■ Задания:
A. Как, судя по отрывку текста, Арсений Федорович обращался к жене и сыну?
B. Выпишите из отрывка текста без изменений часть, которая открывается словами с «И с самим собой» и заканчивается на «века продолжали жить.».

■ Отрывок текста:
# # #

Разные произведения Мандельштама похожи на сообщающиеся сосуды. Чаще всего сформулированное в стихах у него имеет аналог в прозе. Вот и о том, что такое диалог, он сказал не один, а несколько раз.
'Нет ничего более страшного для человека, - писал он в статье 'О собеседнике', - чем другой человек, которому нет до него никакого дела'.
Арсению Федоровичу этого понять не дано. Даже к жене и сыну он обращался 'на вы'.
И с самим собой этот литератор находился подчас в отношениях официальных.
Неслучайно главный персонаж его повести в письмах именовался не 'Я', а 'Он'.
ГЛАВА ТРЕТЬЯ. СВОИ
Таврическая, 35/1, кв. 34
Серебряный век завершился, но люди этого века продолжали жить.
Каждый, как мог, приноравливался к новой действительности. Становился практически неотличим от соседей по очереди или трамвайной толчее. Уж какие тут 'милостивая государыня' или 'дорогой граф', просто 'крайний' или 'женщина с кошелкой'.

# # #

■ Показанные сведения:
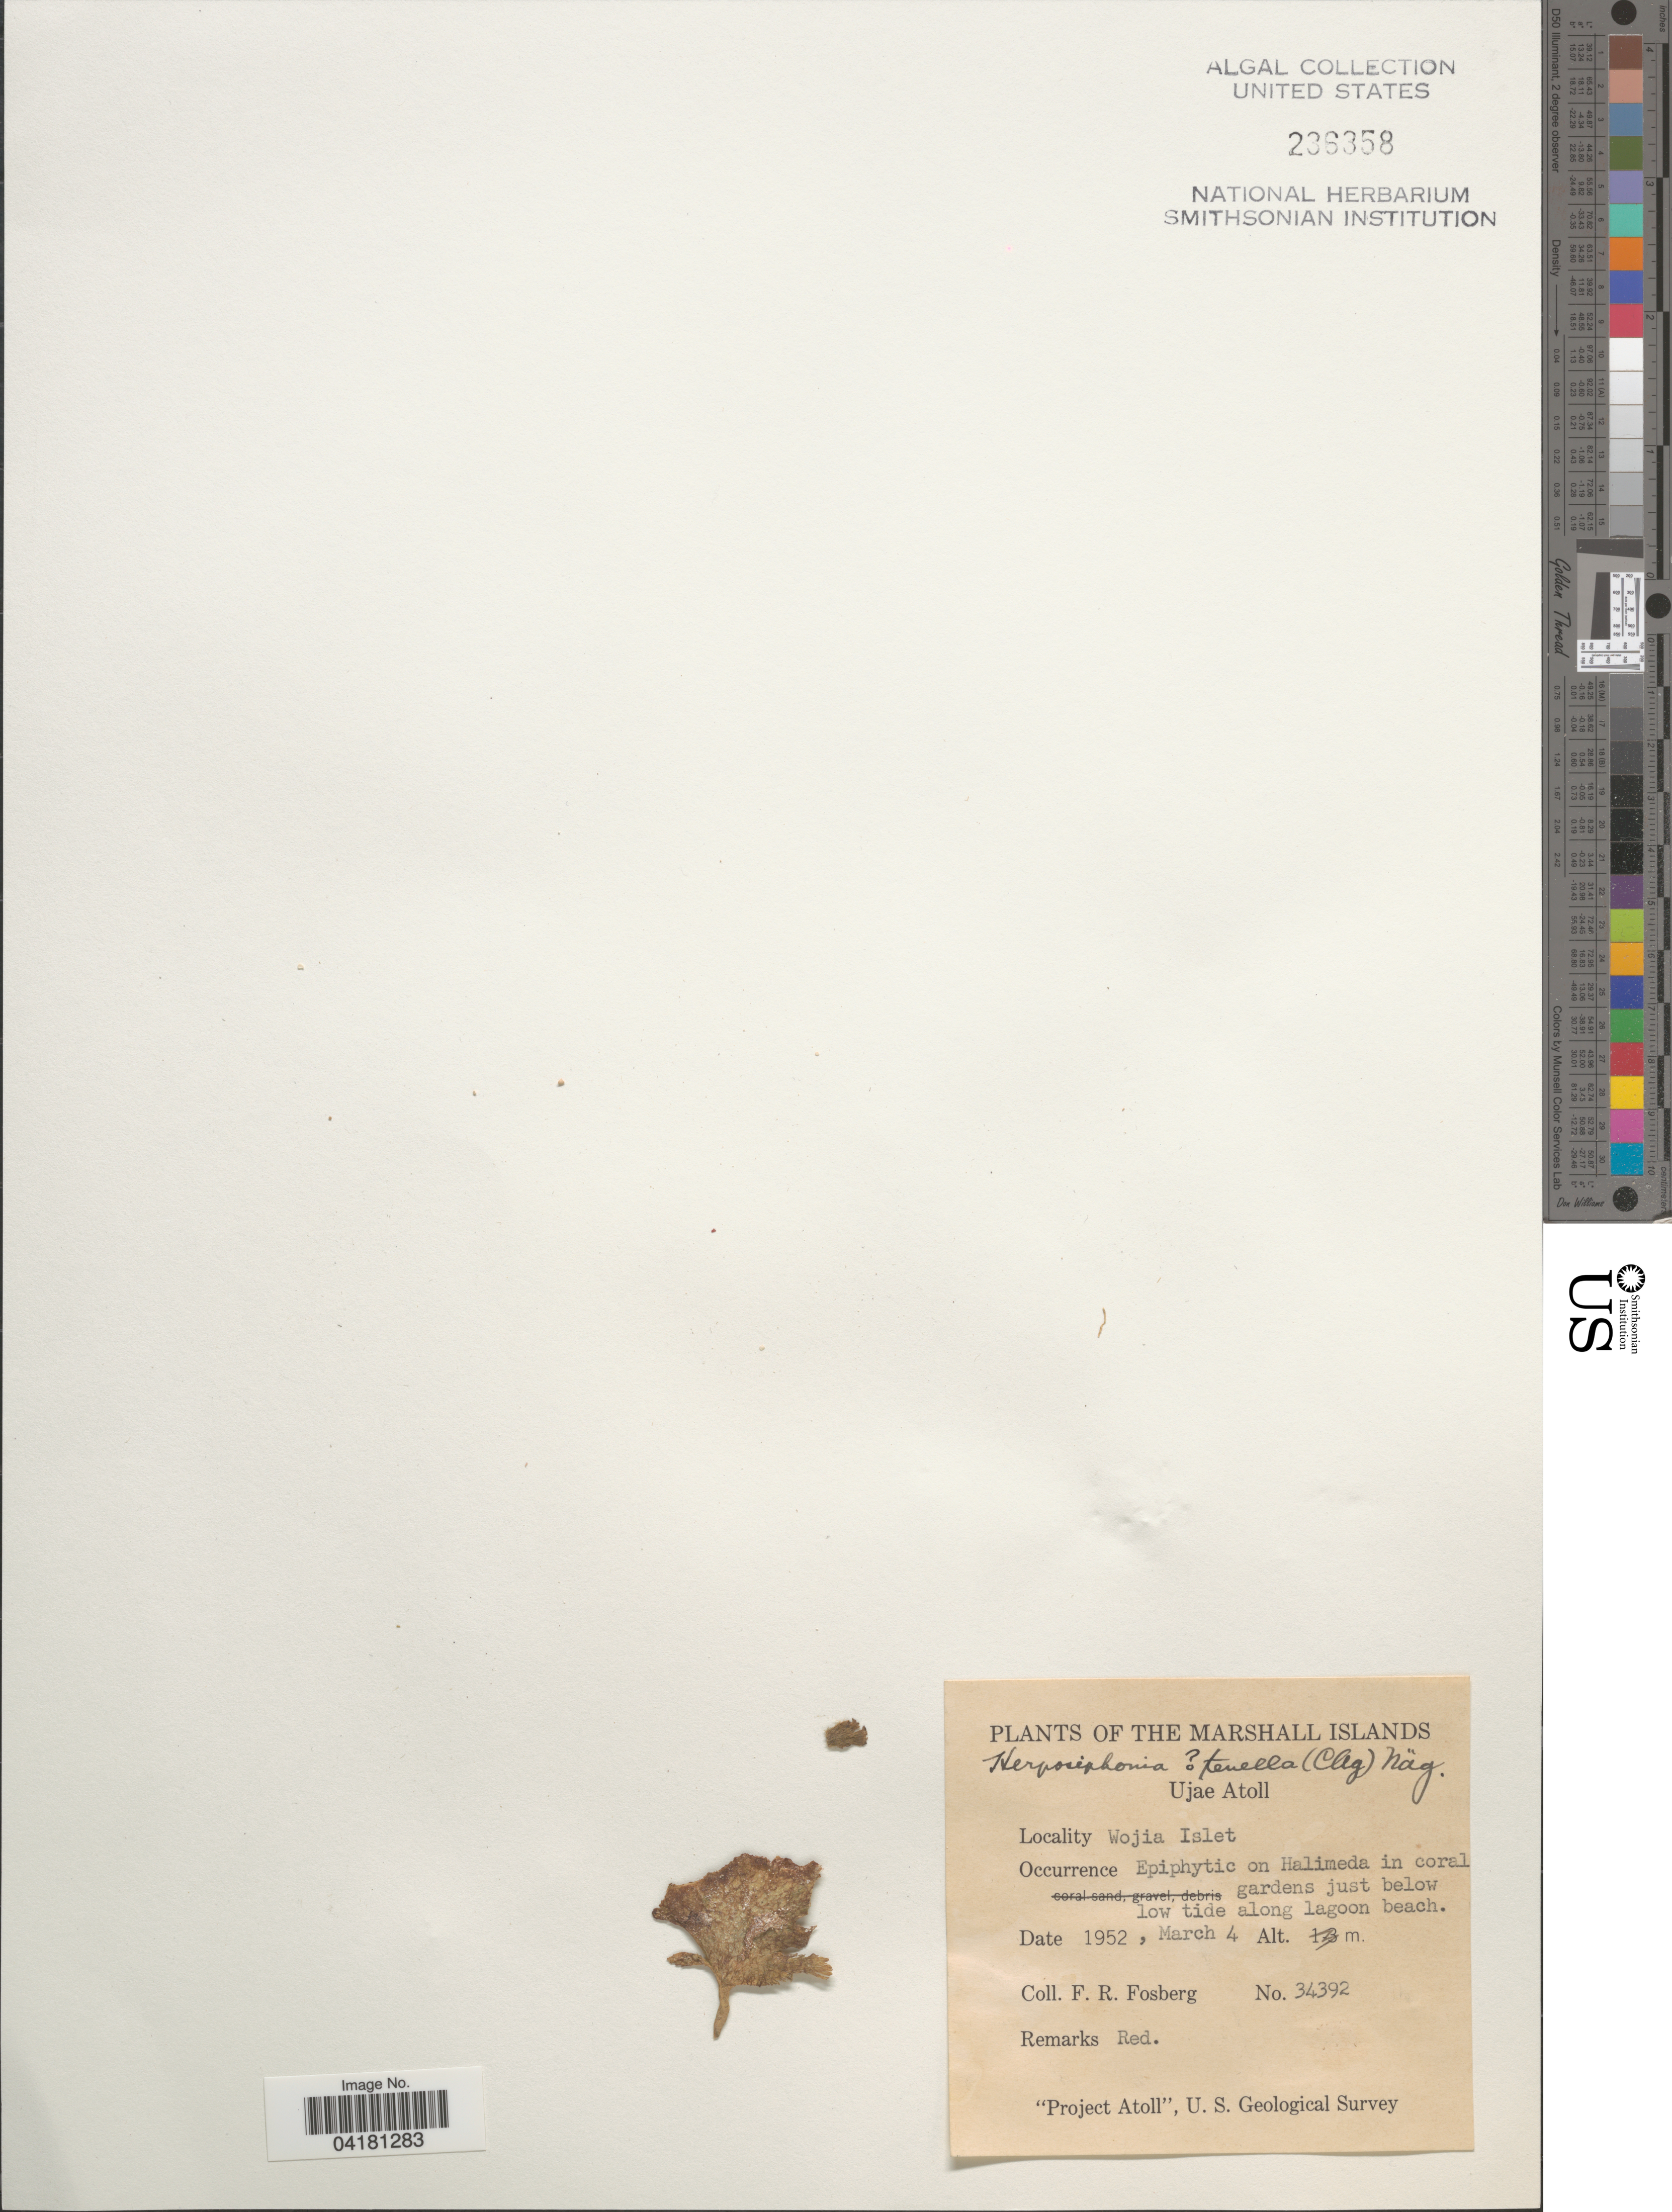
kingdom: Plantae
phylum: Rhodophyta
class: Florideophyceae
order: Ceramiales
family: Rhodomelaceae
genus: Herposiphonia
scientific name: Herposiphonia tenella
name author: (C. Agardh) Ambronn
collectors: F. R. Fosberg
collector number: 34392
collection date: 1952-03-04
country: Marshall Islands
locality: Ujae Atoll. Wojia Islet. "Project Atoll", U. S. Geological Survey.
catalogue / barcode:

# # #

■ Ответы по заданиям:
A. Он обращался к ним «на вы».

B.
И с самим собой этот литератор находился подчас в отношениях официальных.
Неслучайно главный персонаж его повести в письмах именовался не 'Я', а 'Он'.
ГЛАВА ТРЕТЬЯ. СВОИ
Таврическая, 35/1, кв. 34
Серебряный век завершился, но люди этого века продолжали жить.